The Beach Boys Pet Sounds

The Beach Boys Pet Sounds

The Beach Boys Pet Sounds

The Beach Boys – Pet Sounds

I was introduced to this record at 16 as the number-one album of all time via this list. My immediate reaction was, “Is that all?”
The Beach Boys’ Pet Sounds, apparently the greatest record of all time, initially seems a straightforward slice of baroque pop from the ‘60s, with all the associated clichés: bright guitars, big smiles, canted-O LOVE sculptures, and a desire for commitment. So happy together, how is the weather?

The Beach Boys

The Beach Boys

For context, I had just grown out of my Linkin Park phase and had just started obsessing over the Beatles and ‘good’ music. However, my love of distorted guitar, minor melodies, and a thick spinal tap backbeat thrived. To encounter this melodically driven, bright and shiny pop album about love was, to put it kindly, frustrating. For seven years that disappointment was my opinion of this record. I actually disliked it more once I went to film school and adoration of the record was an obligation, not a personal choice.

Then, several things happened: I got audiophile headphones, I moved out on my own, and I listened to one-third of this list, across all genres of music. The pigments and hues of my musical palette, by which I judged an album’s value, expanded to include timbre, instrumentation, rhythm, volume, mixing, dynamics, and covered a wider swath of genres.

That is not, however, how I finally ended up enjoying this record though; the reason is incredibly cliché and perfect, in context: I found my Beatrice Portinari.

….Let me explain.

During my first year of living on my own – my freshman year of adulthood--, moving to Boston to become somebody, I was alone 98% of my days for 9 months; in that isolation –lonely, frustrating and often terrifying -- I found a girl who awoke in me what Beatrice aroused in Dante: that passion that makes artists and emperors devote themselves to Divine Comedies and Taj Mahals. I found her and a spark ignited; in that, lonely longing, I heard what had been missing on this record for me: Brian Wilson’s desire to feel loved and whole.

Don’t get me wrong, this album is absurdly ambitious and well executed musically: instrumentally, it is the only perfect wall of sound ever put to tape. The concept of a wall of sound, created by Phil Spector, is an oft-misunderstood idea where a million instruments are given microscopic parts: two guitars will play one opposing chord, while a digeridoo plays counterpoint, and then drums and a theremin will double with the main vocal line of a four part harmony; meanwhile a sitar, a bass, and a vibraphone will match the other parts. When done properly, the result is a single instrument: e pluribus unum…or prosaically, a wall. Often though, it is just an unnecessarily bombastic orchestral sound (see: Let it Be, woof).

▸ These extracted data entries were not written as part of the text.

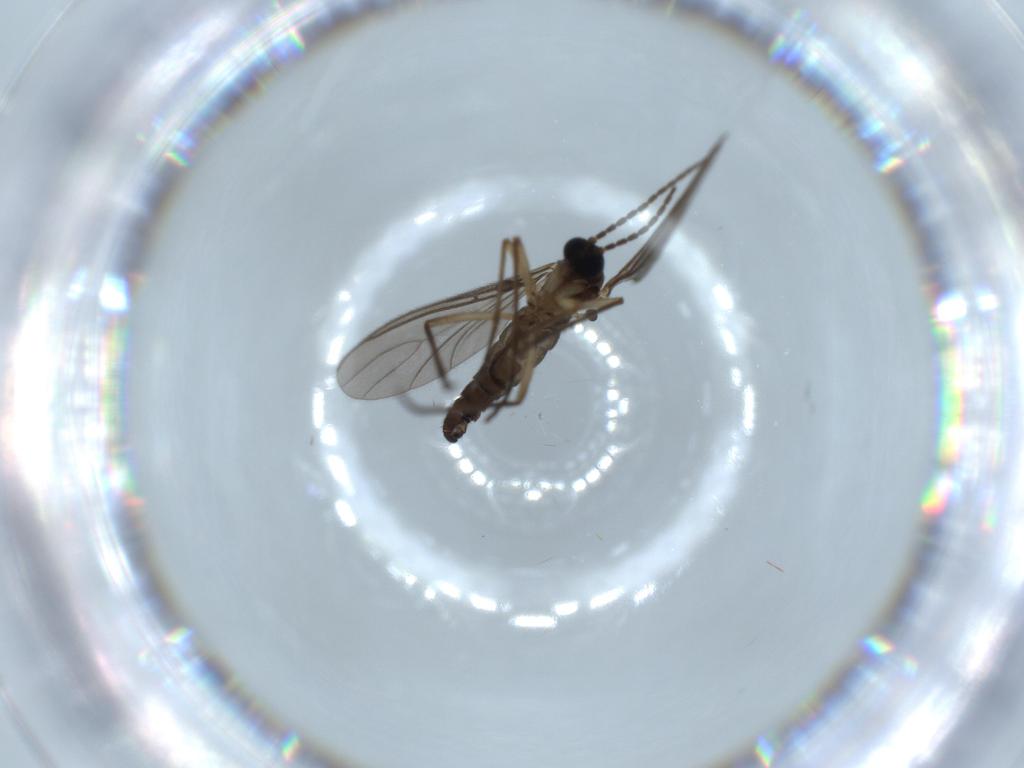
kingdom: Animalia
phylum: Arthropoda
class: Insecta
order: Diptera
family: Sciaridae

Brian Wilson’s vision of this idea is successful precisely because it lies in the shadows: the wall is so perfectly built that you can only parse it out by actively listening for it. I didn’t hear the multiple Theremin parts on the album until I got really good headphones that allowed the instruments to breathe. Not only is it invisible, but it’s always in service of the song as a whole; the entire album is composed to function holistically and, despite the ambition of its construction, maintains a strict adherence to accessible 3-minute pop songs.

But, for me, it’s the sadness of the music, and the dark emotions on the lyrics – in which I see my struggles – that I genuinely connect to it. Hearing Wilson speak about his desire for the one, his lack of trust in himself, his fear that love won’t last, and his hopeless desire for a girl just out of reach, for whom his love is infinite and eternal, speaks to me deeply.

But…

I still don’t love it. In fact, as far as emotional resonance goes, it’s middle of the road. Despite how much I can admire that complete Wall of Sound, and see myself in the lyrics, I’m never wholly in the music; the sense of distance is frustrating, and the lack of a solid rhythm section – as it is a piece of the wall, all in all – gives the album a boring static quality and leaves my mind to wander.

But then, I take a walk in the park alone with it, musing on Beatrice Portinari.

And I can certainly say I like it very much, even if it isn’t the greatest.

Until God Only Knows What I’d do without You.